<
>

Dilshan drops a dolly

Mohammad Ashraful was out 10 short of a maiden double-ton Associated Press

The shot
Walking in to bat at 550 for 6, Sohag Gazi had the license to play his shots and get Bangladesh as close to Sri Lanka's score as possible. As they neared the 570-mark, Gazi played an upper cut off Nuwan Kusasekara that bounced once before thudding into the third-man boundary hoardings. He leaned back, let the ball get slightly past his right shoulder before flicking the bat in an upward direction. The slips raised their arms in hope as the ball sped away. With that boundary, it was the first time Bangladesh had taken the lead against Sri Lanka in 13 Tests.

The foreshadow
Mohammad Ashraful had looked like a batsman who didn't have nerves on the third day, but with the impending milestone of becoming the first double-centurion of the country just 11 runs away, it was always going to be hard to follow up on a near-perfect act. As if on cue, Ashraful began the day with a daft shot, trying to reverse-sweep the first ball, which was bowled by Tillakaratne Dilshan from around the wicket. The leg slip caught the ball that went past the bat's edge and probably hit the thigh-pad.

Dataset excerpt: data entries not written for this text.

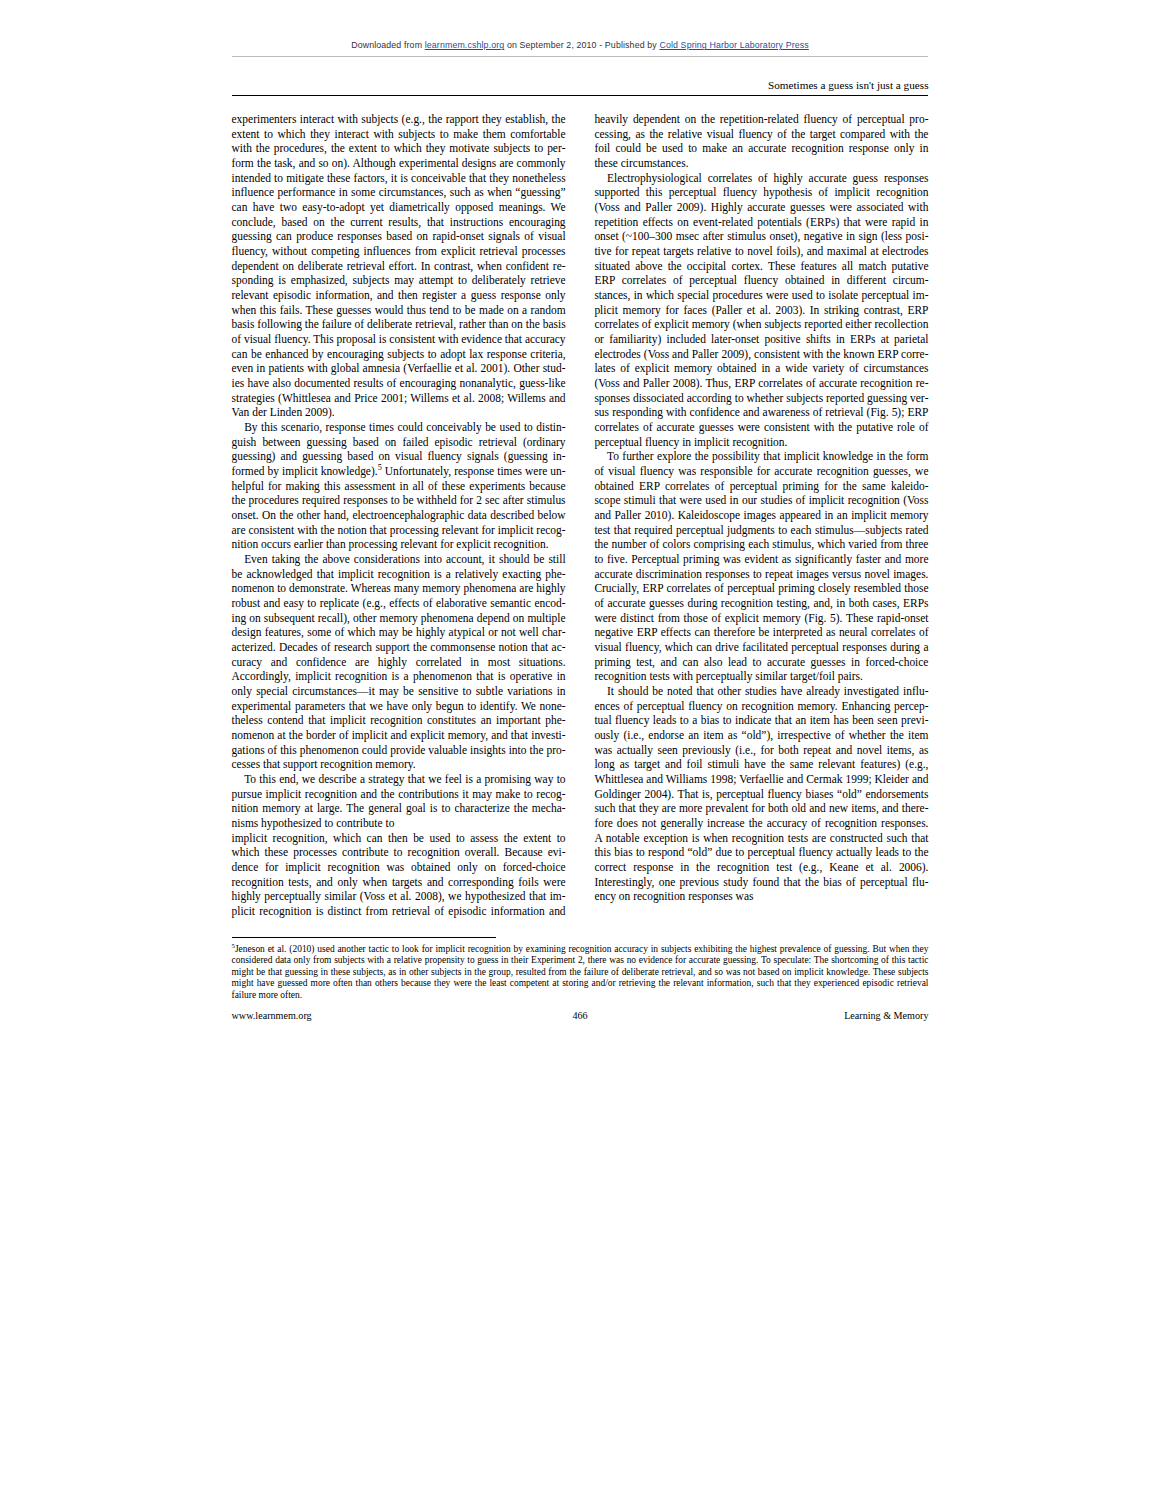Downloaded from learnmem.cshlp.org on September 2, 2010 - Published by Cold Spring Harbor Laboratory Press
Sometimes a guess isn't just a guess
experimenters interact with subjects (e.g., the rapport they establish, the extent to which they interact with subjects to make them comfortable with the procedures, the extent to which they motivate subjects to perform the task, and so on). Although experimental designs are commonly intended to mitigate these factors, it is conceivable that they nonetheless influence performance in some circumstances, such as when “guessing” can have two easy-to-adopt yet diametrically opposed meanings. We conclude, based on the current results, that instructions encouraging guessing can produce responses based on rapid-onset signals of visual fluency, without competing influences from explicit retrieval processes dependent on deliberate retrieval effort. In contrast, when confident responding is emphasized, subjects may attempt to deliberately retrieve relevant episodic information, and then register a guess response only when this fails. These guesses would thus tend to be made on a random basis following the failure of deliberate retrieval, rather than on the basis of visual fluency. This proposal is consistent with evidence that accuracy can be enhanced by encouraging subjects to adopt lax response criteria, even in patients with global amnesia (Verfaellie et al. 2001). Other studies have also documented results of encouraging nonanalytic, guess-like strategies (Whittlesea and Price 2001; Willems et al. 2008; Willems and Van der Linden 2009).
By this scenario, response times could conceivably be used to distinguish between guessing based on failed episodic retrieval (ordinary guessing) and guessing based on visual fluency signals (guessing informed by implicit knowledge).5 Unfortunately, response times were unhelpful for making this assessment in all of these experiments because the procedures required responses to be withheld for 2 sec after stimulus onset. On the other hand, electroencephalographic data described below are consistent with the notion that processing relevant for implicit recognition occurs earlier than processing relevant for explicit recognition.
Even taking the above considerations into account, it should be still be acknowledged that implicit recognition is a relatively exacting phenomenon to demonstrate. Whereas many memory phenomena are highly robust and easy to replicate (e.g., effects of elaborative semantic encoding on subsequent recall), other memory phenomena depend on multiple design features, some of which may be highly atypical or not well characterized. Decades of research support the commonsense notion that accuracy and confidence are highly correlated in most situations. Accordingly, implicit recognition is a phenomenon that is operative in only special circumstances—it may be sensitive to subtle variations in experimental parameters that we have only begun to identify. We nonetheless contend that implicit recognition constitutes an important phenomenon at the border of implicit and explicit memory, and that investigations of this phenomenon could provide valuable insights into the processes that support recognition memory.
To this end, we describe a strategy that we feel is a promising way to pursue implicit recognition and the contributions it may make to recognition memory at large. The general goal is to characterize the mechanisms hypothesized to contribute to
implicit recognition, which can then be used to assess the extent to which these processes contribute to recognition overall. Because evidence for implicit recognition was obtained only on forced-choice recognition tests, and only when targets and corresponding foils were highly perceptually similar (Voss et al. 2008), we hypothesized that implicit recognition is distinct from retrieval of episodic information and heavily dependent on the repetition-related fluency of perceptual processing, as the relative visual fluency of the target compared with the foil could be used to make an accurate recognition response only in these circumstances.
Electrophysiological correlates of highly accurate guess responses supported this perceptual fluency hypothesis of implicit recognition (Voss and Paller 2009). Highly accurate guesses were associated with repetition effects on event-related potentials (ERPs) that were rapid in onset (~100–300 msec after stimulus onset), negative in sign (less positive for repeat targets relative to novel foils), and maximal at electrodes situated above the occipital cortex. These features all match putative ERP correlates of perceptual fluency obtained in different circumstances, in which special procedures were used to isolate perceptual implicit memory for faces (Paller et al. 2003). In striking contrast, ERP correlates of explicit memory (when subjects reported either recollection or familiarity) included later-onset positive shifts in ERPs at parietal electrodes (Voss and Paller 2009), consistent with the known ERP correlates of explicit memory obtained in a wide variety of circumstances (Voss and Paller 2008). Thus, ERP correlates of accurate recognition responses dissociated according to whether subjects reported guessing versus responding with confidence and awareness of retrieval (Fig. 5); ERP correlates of accurate guesses were consistent with the putative role of perceptual fluency in implicit recognition.
To further explore the possibility that implicit knowledge in the form of visual fluency was responsible for accurate recognition guesses, we obtained ERP correlates of perceptual priming for the same kaleidoscope stimuli that were used in our studies of implicit recognition (Voss and Paller 2010). Kaleidoscope images appeared in an implicit memory test that required perceptual judgments to each stimulus—subjects rated the number of colors comprising each stimulus, which varied from three to five. Perceptual priming was evident as significantly faster and more accurate discrimination responses to repeat images versus novel images. Crucially, ERP correlates of perceptual priming closely resembled those of accurate guesses during recognition testing, and, in both cases, ERPs were distinct from those of explicit memory (Fig. 5). These rapid-onset negative ERP effects can therefore be interpreted as neural correlates of visual fluency, which can drive facilitated perceptual responses during a priming test, and can also lead to accurate guesses in forced-choice recognition tests with perceptually similar target/foil pairs.
It should be noted that other studies have already investigated influences of perceptual fluency on recognition memory. Enhancing perceptual fluency leads to a bias to indicate that an item has been seen previously (i.e., endorse an item as “old”), irrespective of whether the item was actually seen previously (i.e., for both repeat and novel items, as long as target and foil stimuli have the same relevant features) (e.g., Whittlesea and Williams 1998; Verfaellie and Cermak 1999; Kleider and Goldinger 2004). That is, perceptual fluency biases “old” endorsements such that they are more prevalent for both old and new items, and therefore does not generally increase the accuracy of recognition responses. A notable exception is when recognition tests are constructed such that this bias to respond “old” due to perceptual fluency actually leads to the correct response in the recognition test (e.g., Keane et al. 2006). Interestingly, one previous study found that the bias of perceptual fluency on recognition responses was
5Jeneson et al. (2010) used another tactic to look for implicit recognition by examining recognition accuracy in subjects exhibiting the highest prevalence of guessing. But when they considered data only from subjects with a relative propensity to guess in their Experiment 2, there was no evidence for accurate guessing. To speculate: The shortcoming of this tactic might be that guessing in these subjects, as in other subjects in the group, resulted from the failure of deliberate retrieval, and so was not based on implicit knowledge. These subjects might have guessed more often than others because they were the least competent at storing and/or retrieving the relevant information, such that they experienced episodic retrieval failure more often.
www.learnmem.org
466
Learning & Memory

Four overs later, Ashraful got out for 190, via another uneasy shot, against Rangana Herath.

The dolly drop
Sri Lanka, like Bangladesh, allowed the long, tortuous spells in the field to affect their catching, but the worst drop in the Test was a return chance that Sri Lanka's best fielder Tillakaratne Dilshan would have expected to catch comatose. Elias Sunny had just arrived at the crease and gently stroked a length ball back to Dilshan at thigh height. Dilshan set himself, but closed his fingers too early, and let the ball fall on the pitch. Thankfully for the bowler and Sri Lanka, he had Sunny caught behind next over.

The debutant's moment
Most Test debutants might recall their first Test as a great moment in their career, but Kithuruwan Vithanage is likely to have fewer fond memories of his first international outing, given his only involvement so far was to spend two full days in the scorching Galle sun. He is still at great risk of not getting a bat in the Test, but at least he will be on the scoreboard, after holding on to a ball at short leg that was deemed to have brushed Sohag Gazi's bat, in his 177th over in the field.

The reprieve
Given Kumar Sangakkara's three last scores against Bangladesh at home read 200*, 222* and 142, the visitors would have been keen to see his back early on a flat pitch, but after also shelling a chance off him in the first innings, Bangladesh did similarly in the second. Gazi got one to bite more than Sangakkara expected in the 13th over, and though the feather edge caused no major deviation to the ball's trajectory, Mushfiqur Rahim shelled the chance, having kept tidily throughout the Test. By stumps, Sangakkara had added 36 chanceless runs to his score, and was on the verge of a half-century.